### Instructions for the task
This exercise asks for every record to be output again exactly.

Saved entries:
^^^^

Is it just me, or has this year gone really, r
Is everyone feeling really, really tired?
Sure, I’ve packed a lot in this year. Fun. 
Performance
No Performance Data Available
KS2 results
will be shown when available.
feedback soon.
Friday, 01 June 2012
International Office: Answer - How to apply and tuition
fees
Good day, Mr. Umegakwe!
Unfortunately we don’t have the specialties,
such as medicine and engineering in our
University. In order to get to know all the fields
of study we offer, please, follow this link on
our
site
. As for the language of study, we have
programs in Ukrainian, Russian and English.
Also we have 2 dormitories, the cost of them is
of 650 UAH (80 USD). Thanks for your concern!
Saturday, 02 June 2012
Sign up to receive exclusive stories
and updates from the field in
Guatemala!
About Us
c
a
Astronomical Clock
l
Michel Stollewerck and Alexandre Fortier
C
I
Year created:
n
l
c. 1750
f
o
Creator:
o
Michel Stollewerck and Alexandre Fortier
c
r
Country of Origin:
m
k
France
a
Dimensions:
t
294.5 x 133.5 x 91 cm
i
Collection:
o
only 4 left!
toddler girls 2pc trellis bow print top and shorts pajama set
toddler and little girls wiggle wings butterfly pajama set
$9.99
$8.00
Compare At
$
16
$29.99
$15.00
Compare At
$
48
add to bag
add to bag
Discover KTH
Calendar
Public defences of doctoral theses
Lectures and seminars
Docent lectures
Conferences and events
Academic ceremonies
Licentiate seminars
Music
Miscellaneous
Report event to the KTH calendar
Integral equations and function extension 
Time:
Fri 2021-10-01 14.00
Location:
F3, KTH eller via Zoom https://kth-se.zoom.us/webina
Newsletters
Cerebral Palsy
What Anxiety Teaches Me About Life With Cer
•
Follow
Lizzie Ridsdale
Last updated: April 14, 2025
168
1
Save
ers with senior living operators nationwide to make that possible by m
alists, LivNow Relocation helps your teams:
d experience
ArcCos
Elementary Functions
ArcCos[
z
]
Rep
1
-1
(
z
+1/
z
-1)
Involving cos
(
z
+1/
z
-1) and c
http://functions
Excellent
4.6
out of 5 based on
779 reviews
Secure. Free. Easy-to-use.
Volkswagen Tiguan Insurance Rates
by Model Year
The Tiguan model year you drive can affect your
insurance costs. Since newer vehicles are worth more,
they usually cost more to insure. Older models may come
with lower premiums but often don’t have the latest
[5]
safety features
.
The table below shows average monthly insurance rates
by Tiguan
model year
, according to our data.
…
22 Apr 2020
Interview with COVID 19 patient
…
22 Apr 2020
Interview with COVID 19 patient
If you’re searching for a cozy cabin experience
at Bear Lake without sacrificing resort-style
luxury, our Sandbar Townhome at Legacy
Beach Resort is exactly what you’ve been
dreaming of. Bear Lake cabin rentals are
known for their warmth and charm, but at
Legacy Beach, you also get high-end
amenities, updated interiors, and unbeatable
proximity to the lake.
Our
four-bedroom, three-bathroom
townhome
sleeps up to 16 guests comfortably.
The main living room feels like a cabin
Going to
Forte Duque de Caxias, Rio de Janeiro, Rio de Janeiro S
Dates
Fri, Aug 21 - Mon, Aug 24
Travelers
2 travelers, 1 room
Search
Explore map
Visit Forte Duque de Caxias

^^^^

### Expected answer
Is it just me, or has this year gone really, r
Is everyone feeling really, really tired?
Sure, I’ve packed a lot in this year. Fun. 
Performance
No Performance Data Available
KS2 results
will be shown when available.
feedback soon.
Friday, 01 June 2012
International Office: Answer - How to apply and tuition
fees
Good day, Mr. Umegakwe!
Unfortunately we don’t have the specialties,
such as medicine and engineering in our
University. In order to get to know all the fields
of study we offer, please, follow this link on
our
site
. As for the language of study, we have
programs in Ukrainian, Russian and English.
Also we have 2 dormitories, the cost of them is
of 650 UAH (80 USD). Thanks for your concern!
Saturday, 02 June 2012
Sign up to receive exclusive stories
and updates from the field in
Guatemala!
About Us
c
a
Astronomical Clock
l
Michel Stollewerck and Alexandre Fortier
C
I
Year created:
n
l
c. 1750
f
o
Creator:
o
Michel Stollewerck and Alexandre Fortier
c
r
Country of Origin:
m
k
France
a
Dimensions:
t
294.5 x 133.5 x 91 cm
i
Collection:
o
only 4 left!
toddler girls 2pc trellis bow print top and shorts pajama set
toddler and little girls wiggle wings butterfly pajama set
$9.99
$8.00
Compare At
$
16
$29.99
$15.00
Compare At
$
48
add to bag
add to bag
Discover KTH
Calendar
Public defences of doctoral theses
Lectures and seminars
Docent lectures
Conferences and events
Academic ceremonies
Licentiate seminars
Music
Miscellaneous
Report event to the KTH calendar
Integral equations and function extension 
Time:
Fri 2021-10-01 14.00
Location:
F3, KTH eller via Zoom https://kth-se.zoom.us/webina
Newsletters
Cerebral Palsy
What Anxiety Teaches Me About Life With Cer
•
Follow
Lizzie Ridsdale
Last updated: April 14, 2025
168
1
Save
ers with senior living operators nationwide to make that possible by m
alists, LivNow Relocation helps your teams:
d experience
ArcCos
Elementary Functions
ArcCos[
z
]
Rep
1
-1
(
z
+1/
z
-1)
Involving cos
(
z
+1/
z
-1) and c
http://functions
Excellent
4.6
out of 5 based on
779 reviews
Secure. Free. Easy-to-use.
Volkswagen Tiguan Insurance Rates
by Model Year
The Tiguan model year you drive can affect your
insurance costs. Since newer vehicles are worth more,
they usually cost more to insure. Older models may come
with lower premiums but often don’t have the latest
[5]
safety features
.
The table below shows average monthly insurance rates
by Tiguan
model year
, according to our data.
…
22 Apr 2020
Interview with COVID 19 patient
…
22 Apr 2020
Interview with COVID 19 patient
If you’re searching for a cozy cabin experience
at Bear Lake without sacrificing resort-style
luxury, our Sandbar Townhome at Legacy
Beach Resort is exactly what you’ve been
dreaming of. Bear Lake cabin rentals are
known for their warmth and charm, but at
Legacy Beach, you also get high-end
amenities, updated interiors, and unbeatable
proximity to the lake.
Our
four-bedroom, three-bathroom
townhome
sleeps up to 16 guests comfortably.
The main living room feels like a cabin
Going to
Forte Duque de Caxias, Rio de Janeiro, Rio de Janeiro S
Dates
Fri, Aug 21 - Mon, Aug 24
Travelers
2 travelers, 1 room
Search
Explore map
Visit Forte Duque de Caxias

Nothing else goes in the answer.